[CPU] Support fp8 template qsdpa by Valentine233 · Pull Request #4348 · pytorch/ao

Valentine233 · 2026-04-28T06:31:07Z

Currently, there is only the customized kernel for fp8 qsdpa. Similar to int8 qsdpa, this PR adds the template path for fp8 qsdpa through inductor.

Testing plan: python test/prototype/inductor/test_qsdpa_fusion.py -k test_fp8_sdpa_rewriter_cpu

pytorch-bot · 2026-04-28T06:31:11Z

🔗 Helpful Links

🧪 See artifacts and rendered test results at hud.pytorch.org/pr/pytorch/ao/4348

📄 Preview Python docs built from this PR

Note: Links to docs will display an error until the docs builds have been completed.

❌ 1 New Failure

As of commit ede12d5 with merge base 9052ece ():

NEW FAILURE - The following job has failed:

Run 1xH100 Tests / test (H100, linux.aws.h100, --pre torch torchvision torchaudio mslk --index-url https://download.... / linux-job (gh)
RuntimeError: Command docker exec -t bc4930ffb7a6a09ff5819fb3c83bcb3946aeae88c69f72b9b396e3554d0078e1 /exec failed with exit code 1

This comment was automatically generated by Dr. CI and updates every 15 minutes.

Valentine233 · 2026-04-28T06:38:58Z

@mingfeima @Xia-Weiwen Please help review the PR, thanks!

Xia-Weiwen · 2026-04-30T06:34:35Z

@claude review

claude · 2026-04-30T06:34:54Z

Claude finished @Xia-Weiwen's task in 2m 59s —— View job

Code Review: [CPU] Support fp8 template qsdpa

Overall this is a well-structured PR that extends the existing int8 QSDPA template infrastructure to support fp8 (float8_e4m3fn) through inductor. The approach is sound — reusing the existing template class and adding fp8-specific fusion kernels. A few observations below:

Issues

1. Potential logic issue in qsdpa_lowering.py:102-108 — missing dtype guard for int8 path

The original code was:

if is_amx_tile_supported and query.get_dtype() is torch.uint8:
    CppInt8SdpaTemplate.add_choices(...)

The new code is:

if is_amx_tile_supported:
    if query.get_dtype() is torch.float8_e4m3fn:
        q_zp = 0
        ...
    CppQsdpaTemplate.add_choices(...)

This means CppQsdpaTemplate.add_choices() is now called for any dtype when AMX is supported, not just uint8 and float8_e4m3fn. If an unsupported dtype somehow reaches here, the assert at cpp_qsdpa_template.py:2070 would catch it, but an explicit dtype guard would be cleaner. In practice, the earlier check at qsdpa_lowering.py:70-78 prevents other dtypes from reaching this point, so this is low-risk but worth noting.

2. FP8 template doesn't support attention mask in computation (cpp_qsdpa_template.py:1982-1995)

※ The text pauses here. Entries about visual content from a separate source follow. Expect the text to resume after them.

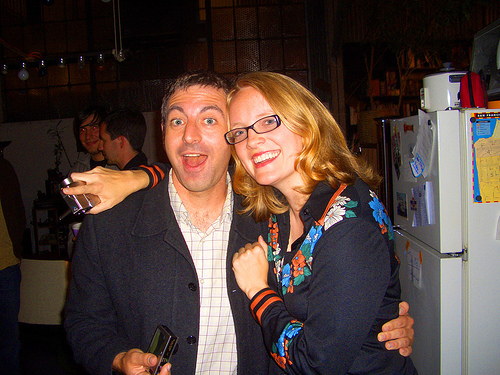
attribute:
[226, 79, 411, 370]
woman — middle age, posing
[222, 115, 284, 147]
glasses — black, on the wall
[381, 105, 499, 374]
fridge — white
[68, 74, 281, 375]
man — posing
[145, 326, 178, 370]
camera — silver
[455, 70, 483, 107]
bag — red, black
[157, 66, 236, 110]
hair — dark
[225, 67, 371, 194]
hair — light colored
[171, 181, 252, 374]
shirt — colorful, white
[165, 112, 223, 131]
eyes — bue, red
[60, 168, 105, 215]
camera — digital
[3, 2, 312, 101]
tiles — brown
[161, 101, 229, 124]
eye brows — arched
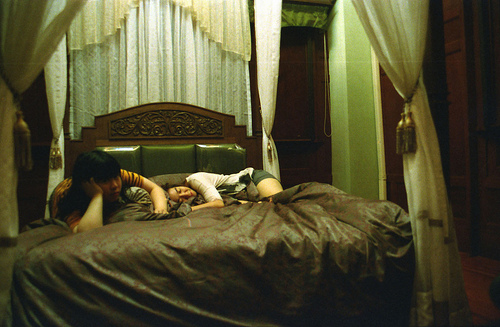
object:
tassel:
[394, 125, 418, 155]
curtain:
[344, 0, 470, 325]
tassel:
[13, 131, 35, 175]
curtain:
[0, 0, 82, 247]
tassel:
[50, 155, 65, 171]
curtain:
[41, 32, 70, 222]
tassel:
[266, 150, 277, 165]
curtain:
[248, 0, 283, 191]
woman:
[160, 166, 282, 211]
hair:
[160, 185, 187, 191]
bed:
[10, 100, 418, 327]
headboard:
[69, 102, 258, 187]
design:
[105, 109, 228, 140]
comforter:
[9, 172, 415, 326]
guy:
[48, 148, 171, 234]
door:
[241, 21, 340, 195]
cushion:
[194, 142, 246, 176]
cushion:
[141, 142, 199, 177]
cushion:
[93, 144, 142, 175]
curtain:
[68, 0, 253, 142]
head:
[69, 149, 123, 202]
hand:
[81, 177, 104, 197]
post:
[246, 0, 262, 137]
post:
[60, 22, 72, 145]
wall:
[325, 0, 385, 211]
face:
[167, 186, 197, 203]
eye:
[178, 188, 182, 194]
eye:
[181, 198, 184, 202]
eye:
[113, 174, 119, 179]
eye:
[103, 179, 110, 183]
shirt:
[184, 167, 256, 203]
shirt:
[48, 169, 147, 231]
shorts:
[246, 168, 279, 186]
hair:
[52, 150, 124, 220]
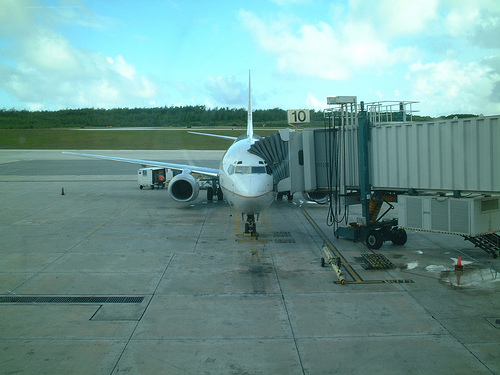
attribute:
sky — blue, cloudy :
[0, 4, 499, 119]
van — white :
[124, 153, 226, 207]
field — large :
[46, 127, 185, 154]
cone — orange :
[453, 250, 463, 267]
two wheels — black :
[364, 228, 406, 249]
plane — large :
[64, 70, 296, 229]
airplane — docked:
[60, 67, 281, 236]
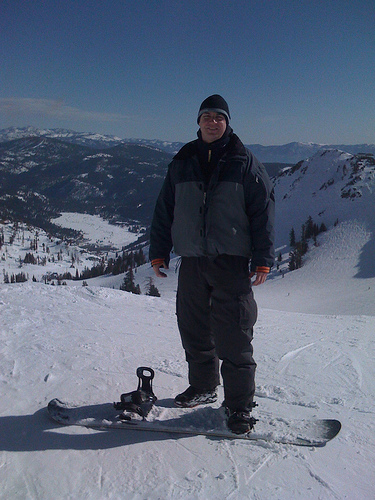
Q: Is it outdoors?
A: Yes, it is outdoors.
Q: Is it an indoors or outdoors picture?
A: It is outdoors.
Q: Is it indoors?
A: No, it is outdoors.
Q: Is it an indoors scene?
A: No, it is outdoors.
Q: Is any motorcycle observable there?
A: No, there are no motorcycles.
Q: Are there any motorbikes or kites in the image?
A: No, there are no motorbikes or kites.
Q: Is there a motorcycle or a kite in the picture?
A: No, there are no motorcycles or kites.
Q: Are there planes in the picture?
A: No, there are no planes.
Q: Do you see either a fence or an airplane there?
A: No, there are no airplanes or fences.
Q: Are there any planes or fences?
A: No, there are no planes or fences.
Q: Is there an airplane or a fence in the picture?
A: No, there are no airplanes or fences.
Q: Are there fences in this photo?
A: No, there are no fences.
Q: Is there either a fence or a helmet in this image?
A: No, there are no fences or helmets.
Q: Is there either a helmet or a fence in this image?
A: No, there are no fences or helmets.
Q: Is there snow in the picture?
A: Yes, there is snow.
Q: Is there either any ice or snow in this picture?
A: Yes, there is snow.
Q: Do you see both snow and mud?
A: No, there is snow but no mud.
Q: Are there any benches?
A: No, there are no benches.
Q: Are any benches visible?
A: No, there are no benches.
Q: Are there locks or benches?
A: No, there are no benches or locks.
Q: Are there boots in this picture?
A: Yes, there are boots.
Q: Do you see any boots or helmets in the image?
A: Yes, there are boots.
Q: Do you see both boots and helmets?
A: No, there are boots but no helmets.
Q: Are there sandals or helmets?
A: No, there are no helmets or sandals.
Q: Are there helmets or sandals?
A: No, there are no helmets or sandals.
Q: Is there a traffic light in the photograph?
A: No, there are no traffic lights.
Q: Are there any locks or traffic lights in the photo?
A: No, there are no traffic lights or locks.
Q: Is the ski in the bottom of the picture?
A: Yes, the ski is in the bottom of the image.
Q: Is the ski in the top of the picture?
A: No, the ski is in the bottom of the image.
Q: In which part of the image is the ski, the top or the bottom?
A: The ski is in the bottom of the image.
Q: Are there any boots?
A: Yes, there are boots.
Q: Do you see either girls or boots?
A: Yes, there are boots.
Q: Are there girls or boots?
A: Yes, there are boots.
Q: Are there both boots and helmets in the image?
A: No, there are boots but no helmets.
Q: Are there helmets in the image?
A: No, there are no helmets.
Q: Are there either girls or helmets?
A: No, there are no helmets or girls.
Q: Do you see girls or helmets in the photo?
A: No, there are no helmets or girls.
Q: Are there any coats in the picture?
A: Yes, there is a coat.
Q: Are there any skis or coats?
A: Yes, there is a coat.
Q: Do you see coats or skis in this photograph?
A: Yes, there is a coat.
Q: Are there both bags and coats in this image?
A: No, there is a coat but no bags.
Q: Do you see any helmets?
A: No, there are no helmets.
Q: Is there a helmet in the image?
A: No, there are no helmets.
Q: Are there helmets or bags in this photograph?
A: No, there are no helmets or bags.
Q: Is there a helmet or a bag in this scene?
A: No, there are no helmets or bags.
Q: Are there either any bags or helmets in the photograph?
A: No, there are no helmets or bags.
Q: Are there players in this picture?
A: No, there are no players.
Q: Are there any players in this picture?
A: No, there are no players.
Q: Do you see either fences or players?
A: No, there are no players or fences.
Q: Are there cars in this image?
A: No, there are no cars.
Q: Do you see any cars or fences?
A: No, there are no cars or fences.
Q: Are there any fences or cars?
A: No, there are no cars or fences.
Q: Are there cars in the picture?
A: No, there are no cars.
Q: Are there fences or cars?
A: No, there are no cars or fences.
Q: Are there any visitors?
A: No, there are no visitors.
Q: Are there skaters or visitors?
A: No, there are no visitors or skaters.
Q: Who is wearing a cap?
A: The guy is wearing a cap.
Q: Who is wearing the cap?
A: The guy is wearing a cap.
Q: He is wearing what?
A: The guy is wearing a cap.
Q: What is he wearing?
A: The guy is wearing a cap.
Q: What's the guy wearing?
A: The guy is wearing a cap.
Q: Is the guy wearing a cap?
A: Yes, the guy is wearing a cap.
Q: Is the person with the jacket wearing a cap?
A: Yes, the guy is wearing a cap.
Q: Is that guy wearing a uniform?
A: No, the guy is wearing a cap.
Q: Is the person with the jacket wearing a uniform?
A: No, the guy is wearing a cap.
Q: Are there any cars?
A: No, there are no cars.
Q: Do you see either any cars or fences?
A: No, there are no cars or fences.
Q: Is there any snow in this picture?
A: Yes, there is snow.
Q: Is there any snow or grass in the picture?
A: Yes, there is snow.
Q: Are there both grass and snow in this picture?
A: No, there is snow but no grass.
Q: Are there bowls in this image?
A: No, there are no bowls.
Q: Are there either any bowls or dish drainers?
A: No, there are no bowls or dish drainers.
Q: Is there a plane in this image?
A: No, there are no airplanes.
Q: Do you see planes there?
A: No, there are no planes.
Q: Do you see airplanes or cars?
A: No, there are no airplanes or cars.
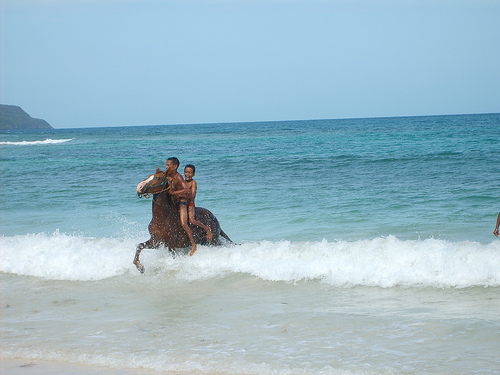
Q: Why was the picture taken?
A: To show the horse riders.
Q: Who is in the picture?
A: 2 people on horses.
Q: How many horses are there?
A: 1.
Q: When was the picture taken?
A: In the daytime.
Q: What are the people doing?
A: Riding a horse.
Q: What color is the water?
A: Blue.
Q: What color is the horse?
A: Brown.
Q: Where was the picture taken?
A: On a beach.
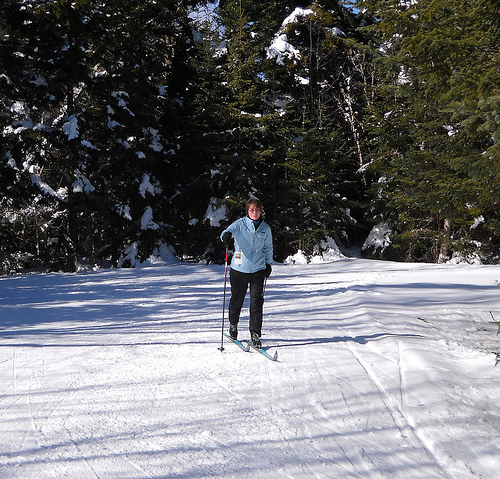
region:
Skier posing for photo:
[205, 193, 287, 367]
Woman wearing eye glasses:
[241, 196, 263, 221]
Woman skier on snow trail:
[209, 197, 282, 367]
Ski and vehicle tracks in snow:
[326, 334, 486, 475]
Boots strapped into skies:
[221, 328, 283, 363]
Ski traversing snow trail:
[218, 320, 280, 364]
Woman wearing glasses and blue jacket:
[216, 193, 280, 275]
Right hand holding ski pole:
[212, 230, 237, 353]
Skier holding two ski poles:
[213, 228, 273, 351]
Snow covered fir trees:
[1, 4, 498, 265]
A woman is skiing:
[203, 192, 300, 374]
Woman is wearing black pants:
[221, 264, 279, 351]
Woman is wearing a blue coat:
[213, 209, 279, 282]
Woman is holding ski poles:
[213, 237, 280, 363]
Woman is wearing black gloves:
[216, 224, 281, 281]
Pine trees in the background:
[0, 3, 496, 271]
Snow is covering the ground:
[0, 261, 496, 476]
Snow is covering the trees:
[2, 0, 497, 266]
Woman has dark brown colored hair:
[235, 193, 266, 224]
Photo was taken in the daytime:
[2, 0, 492, 475]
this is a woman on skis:
[188, 170, 339, 395]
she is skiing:
[196, 171, 341, 381]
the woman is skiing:
[201, 186, 316, 376]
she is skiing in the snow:
[197, 169, 331, 386]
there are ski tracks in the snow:
[8, 342, 450, 477]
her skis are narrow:
[205, 320, 306, 370]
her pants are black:
[216, 257, 276, 341]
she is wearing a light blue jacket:
[201, 173, 325, 405]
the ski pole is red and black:
[208, 234, 239, 356]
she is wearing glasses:
[239, 187, 265, 226]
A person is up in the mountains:
[48, 106, 449, 432]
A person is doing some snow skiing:
[36, 85, 476, 460]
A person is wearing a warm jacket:
[35, 53, 477, 434]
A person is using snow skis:
[30, 100, 471, 445]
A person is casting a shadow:
[46, 133, 447, 433]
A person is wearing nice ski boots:
[50, 86, 470, 451]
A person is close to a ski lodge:
[41, 80, 474, 441]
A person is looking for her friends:
[60, 81, 485, 427]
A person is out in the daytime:
[47, 101, 437, 433]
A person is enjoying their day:
[107, 129, 404, 444]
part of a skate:
[236, 342, 243, 354]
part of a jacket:
[228, 258, 250, 306]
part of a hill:
[353, 315, 366, 360]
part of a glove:
[263, 257, 275, 284]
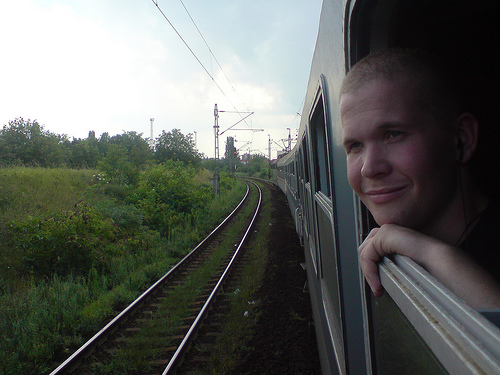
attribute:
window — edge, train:
[346, 0, 497, 331]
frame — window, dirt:
[366, 223, 498, 344]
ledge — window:
[358, 212, 498, 372]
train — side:
[293, 174, 307, 245]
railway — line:
[63, 175, 267, 343]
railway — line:
[266, 0, 493, 373]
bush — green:
[89, 160, 177, 211]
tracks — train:
[142, 200, 294, 364]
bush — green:
[0, 204, 103, 276]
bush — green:
[130, 160, 198, 238]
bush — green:
[96, 146, 152, 209]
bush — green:
[110, 196, 146, 250]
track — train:
[50, 173, 265, 371]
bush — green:
[132, 162, 211, 235]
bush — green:
[12, 200, 128, 270]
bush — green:
[152, 124, 207, 166]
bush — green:
[4, 122, 68, 164]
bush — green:
[65, 128, 107, 161]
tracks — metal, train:
[39, 178, 269, 373]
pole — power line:
[214, 102, 220, 194]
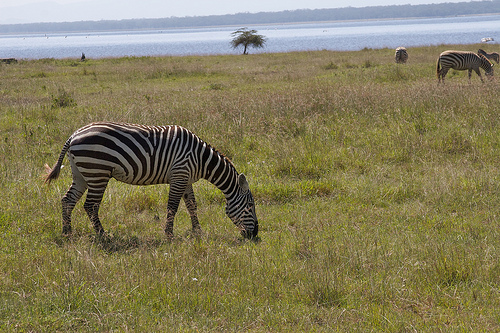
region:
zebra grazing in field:
[46, 118, 261, 243]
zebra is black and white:
[91, 126, 184, 168]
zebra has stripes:
[42, 120, 263, 247]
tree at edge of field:
[227, 27, 267, 56]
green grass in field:
[307, 98, 496, 241]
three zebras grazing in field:
[396, 44, 498, 86]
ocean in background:
[42, 33, 226, 54]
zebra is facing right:
[49, 118, 260, 244]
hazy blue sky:
[7, 1, 75, 18]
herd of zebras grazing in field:
[45, 47, 496, 247]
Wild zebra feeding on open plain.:
[40, 124, 259, 244]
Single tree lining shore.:
[231, 22, 265, 54]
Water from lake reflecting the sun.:
[21, 31, 218, 51]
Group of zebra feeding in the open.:
[396, 44, 499, 83]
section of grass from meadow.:
[310, 198, 493, 323]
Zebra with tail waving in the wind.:
[42, 118, 258, 248]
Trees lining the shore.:
[0, 0, 499, 34]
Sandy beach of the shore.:
[127, 8, 499, 33]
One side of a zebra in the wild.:
[38, 118, 263, 244]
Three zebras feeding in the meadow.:
[393, 45, 498, 82]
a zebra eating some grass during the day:
[46, 117, 262, 252]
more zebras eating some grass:
[388, 40, 497, 73]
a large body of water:
[2, 1, 487, 61]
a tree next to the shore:
[231, 23, 264, 55]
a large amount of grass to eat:
[268, 60, 498, 326]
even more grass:
[25, 62, 289, 125]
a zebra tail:
[46, 135, 73, 185]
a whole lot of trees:
[5, 7, 492, 24]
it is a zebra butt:
[396, 45, 409, 66]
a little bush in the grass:
[51, 82, 76, 112]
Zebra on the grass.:
[14, 91, 323, 268]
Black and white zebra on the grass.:
[7, 98, 399, 316]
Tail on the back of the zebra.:
[24, 143, 85, 198]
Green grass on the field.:
[50, 219, 357, 319]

The FP8_SDPA_SEVERAL_LOOPS_TEMPLATE declares attention mask variables (lines 1804-1824) but never uses them in the actual dequant+max step. The int8 template has dequant_mask_max_fusion_kernel with mask support, but the fp8 path only calls fp8_dequant_max_fusion_kernel which doesn't accept a mask parameter. If has_attention_mask is true, the compiled template would have unused variables and the mask would be silently ignored. The test uses has_mask=False so this isn't exercised. Consider either:

Adding a fp8_dequant_mask_max_fusion_kernel variant, or
Adding a guard to prevent the fp8 template from being selected when an attention mask is present

3. Stale comment in qsdpa_lowering.py:95

# use template if machine has amx, only support uint8 for now

This should be updated since fp8 is now also supported.

Minor / Style Issues

4. Indentation inconsistency in fp8_dequant_quant_fusion_kernel (cpp_qsdpa_template.py:625-626)

inline void fp8_dequant_quant_fusion_kernel(
    const float* in,
  const float* sum_a_ptr,  // <-- 2-space indent instead of 4-space
    const int& M,

5. Redundant at::vec::convert<float> calls in fp8 kernels

In fp8_dequant_max_fusion_kernel (line 228) and fp8_dequant_quant_fusion_kernel (line 648):

auto tmp2 = tmp1 - vec_sum_a;
auto tmp3 = at::vec::convert<float>(tmp2);  // tmp2 is already float

Since tmp2 is already Vectorized<float>, convert<float> is a no-op. This appears to be copy-paste from the int8 version where it converts from int32_t. Not a bug, but unnecessary.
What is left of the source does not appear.